The long-term survival of the tiger is under direct and positive threat from those tiger keepers who keep and breed animals without pedigrees. Those who keep and breed unregistered tigers are, without exception, tiger farmers. No reputable zoo will be interested in the progeny. These animals will sooner or later disappear into the trade, ultimately supplying an illicit market for tiger parts.

These unmanaged tigers are selfishly bred without the slightest regard for the long-term survival of the various subspecies as a whole. The animals are crossed with a subspecific hybrid brother crossed with a sister and a mother with a son. In fact, this is deliberately done by collections that keep and breed white tigers. White tigers are NOT a species but a mutation. Most are hybrid mutations. They have no conservation value.

Those collections that maintain and breed purebred species but are not members of an official breeding program do not perform any useful function. Inevitably, the animals they produce will go into trade.

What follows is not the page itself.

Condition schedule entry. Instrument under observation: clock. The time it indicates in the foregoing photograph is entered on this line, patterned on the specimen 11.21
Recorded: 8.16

No single collection can have a ‘breeding program’. Any collection can be reproduced, but a breeding program needs the cooperation and commitment of several collections, and the more the better. It doesn’t give a damn how “rare and endangered” a tiger is. If it’s not in an official breeding program it’s worth nothing. Zoos that breed and breed or just breed non-stud book animals are not smart; in fact, they are harming, however indirectly, the long-term survival of the tiger.